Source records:
====

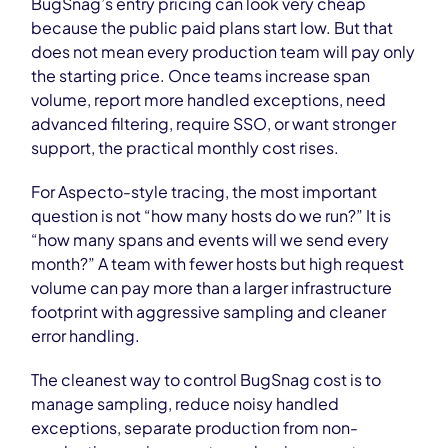
BugSnag’s entry pricing can look very cheap
because the public paid plans start low. But that
does not mean every production team will pay only
the starting price. Once teams increase span
volume, report more handled exceptions, need
advanced filtering, require SSO, or want stronger
support, the practical monthly cost rises.
For Aspecto-style tracing, the most important
question is not “how many hosts do we run?” It is
“how many spans and events will we send every
month?” A team with fewer hosts but high request
volume can pay more than a larger infrastructure
footprint with aggressive sampling and cleaner
error handling.
The cleanest way to control BugSnag cost is to
manage sampling, reduce noisy handled
exceptions, separate production from non-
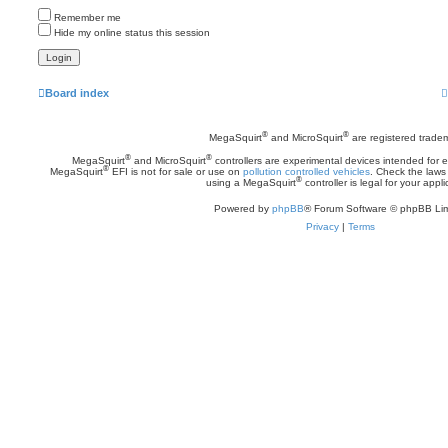
Remember me
Hide my online status this session
Board index
®
®
MegaSquirt
and MicroSquirt
are registered trade
®
®
MegaSquirt
and MicroSquirt
controllers are experimental devices intended for
®
MegaSquirt
EFI is not for sale or use on
pollution controlled vehicles
. Check the laws 
®
using a MegaSquirt
controller is legal for your appli
Powered by
phpBB
® Forum Software © phpBB Lim
Privacy
|
Terms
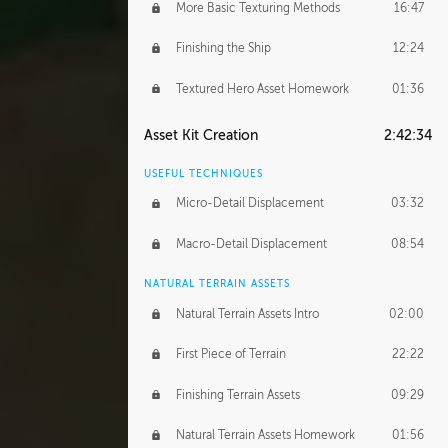
More Basic Texturing Methods
16:47
Finishing the Ship
12:24
Textured Hero Asset Homework
01:36
Asset Kit Creation
2:42:34
USEFUL TECHNIQUES
Micro-Detail Displacement
03:32
Macro-Detail Displacement
08:54
NATURAL TERRAIN ASSETS
Natural Terrain Assets Intro
02:00
First Piece of Terrain
22:22
Finishing Terrain Assets
09:29
Natural Terrain Assets Homework
01:56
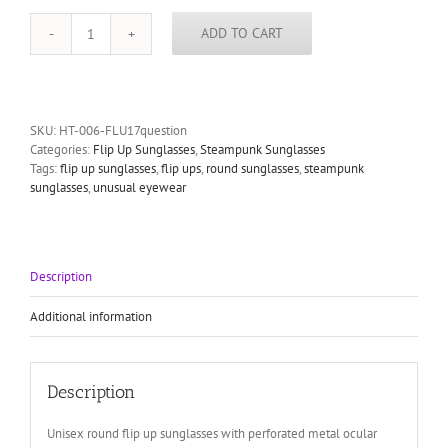
ADD TO CART
round
flip
up
sunglasses
Steampunk
SKU:
HT-006-FLU17question
styling
Categories:
Flip Up Sunglasses
,
Steampunk Sunglasses
party
Tags:
flip up sunglasses
,
flip ups
,
round sunglasses
,
steampunk
Hi
sunglasses
,
unusual eyewear
Tek
quantity
Description
Additional information
Description
Unisex round flip up sunglasses with perforated metal ocular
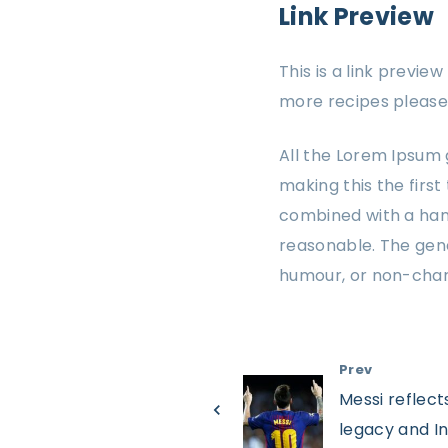
Link Preview
This is a link previe
more recipes please 
All the Lorem Ipsum 
making this the first
combined with a han
reasonable. The gene
humour, or non-char
Prev
Messi reflect
legacy and In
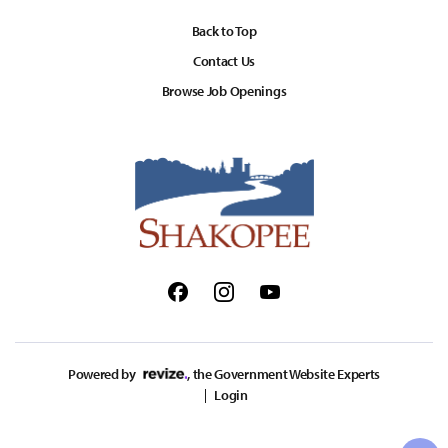
Back to Top
Contact Us
Browse Job Openings
Facebook
Instagram
Youtube
Powered by
, the Government Website Experts
Login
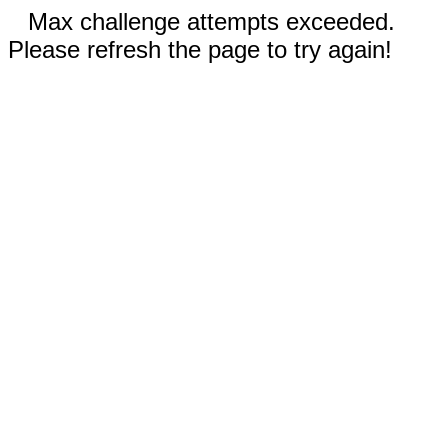
Max challenge attempts exceeded.
Please refresh the page to try again!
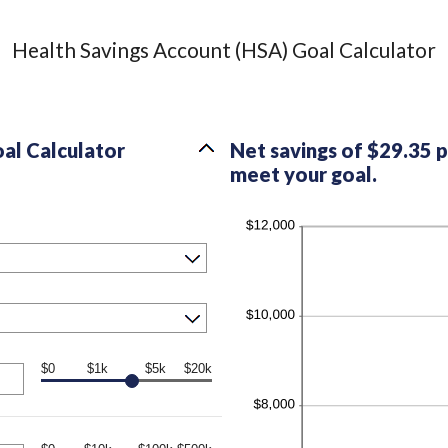
Health Savings Account (HSA) Goal Calculator
al Calculator
Net savings of $29.35 
meet your goal.
$0
$1k
$5k
$20k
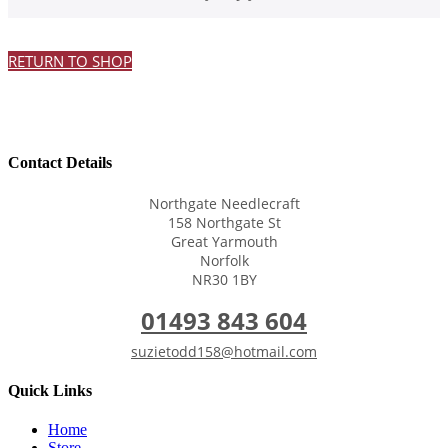
RETURN TO SHOP
Contact Details
Northgate Needlecraft
158 Northgate St
Great Yarmouth
Norfolk
NR30 1BY
01493 843 604
suzietodd158@hotmail.com
Quick Links
Home
Store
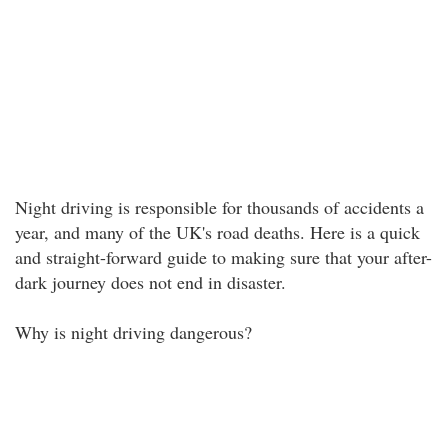
Night driving is responsible for thousands of accidents a
year, and many of the UK's road deaths. Here is a quick
and straight-forward guide to making sure that your after-
dark journey does not end in disaster.
Why is night driving dangerous?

====

THE TASK: Transcribe the text read from every item above, keeping each line as it appears. Leave the picture markers out of your answer.

RESPONSE TO THE EXERCISE:
BugSnag’s entry pricing can look very cheap
because the public paid plans start low. But that
does not mean every production team will pay only
the starting price. Once teams increase span
volume, report more handled exceptions, need
advanced filtering, require SSO, or want stronger
support, the practical monthly cost rises.
For Aspecto-style tracing, the most important
question is not “how many hosts do we run?” It is
“how many spans and events will we send every
month?” A team with fewer hosts but high request
volume can pay more than a larger infrastructure
footprint with aggressive sampling and cleaner
error handling.
The cleanest way to control BugSnag cost is to
manage sampling, reduce noisy handled
exceptions, separate production from non-
Remember me
Hide my online status this session
Board index
®
®
MegaSquirt
and MicroSquirt
are registered trade
®
®
MegaSquirt
and MicroSquirt
controllers are experimental devices intended for
®
MegaSquirt
EFI is not for sale or use on
pollution controlled vehicles
. Check the laws 
®
using a MegaSquirt
controller is legal for your appli
Powered by
phpBB
® Forum Software © phpBB Lim
Privacy
|
Terms
More Basic Texturing Methods
16:47
Finishing the Ship
12:24
Textured Hero Asset Homework
01:36
Asset Kit Creation
2:42:34
USEFUL TECHNIQUES
Micro-Detail Displacement
03:32
Macro-Detail Displacement
08:54
NATURAL TERRAIN ASSETS
Natural Terrain Assets Intro
02:00
First Piece of Terrain
22:22
Finishing Terrain Assets
09:29
Natural Terrain Assets Homework
01:56
ADD TO CART
round
flip
up
sunglasses
Steampunk
SKU:
HT-006-FLU17question
styling
Categories:
Flip Up Sunglasses
,
Steampunk Sunglasses
party
Tags:
flip up sunglasses
,
flip ups
,
round sunglasses
,
steampunk
Hi
sunglasses
,
unusual eyewear
Tek
quantity
Description
Additional information
Description
Unisex round flip up sunglasses with perforated metal ocular
Link Preview
This is a link previe
more recipes please 
All the Lorem Ipsum 
making this the first
combined with a han
reasonable. The gene
humour, or non-char
Prev
Messi reflect
legacy and In
Back to Top
Contact Us
Browse Job Openings
Facebook
Instagram
Youtube
Powered by
, the Government Website Experts
Login
Max challenge attempts exceeded.
Please refresh the page to try again!
Health Savings Account (HSA) Goal Calculator
al Calculator
Net savings of $29.35 
meet your goal.
$0
$1k
$5k
$20k
RETURN TO SHOP
Contact Details
Northgate Needlecraft
158 Northgate St
Great Yarmouth
Norfolk
NR30 1BY
01493 843 604
suzietodd158@hotmail.com
Quick Links
Home
Store
Night driving is responsible for thousands of accidents a
year, and many of the UK's road deaths. Here is a quick
and straight-forward guide to making sure that your after-
dark journey does not end in disaster.
Why is night driving dangerous?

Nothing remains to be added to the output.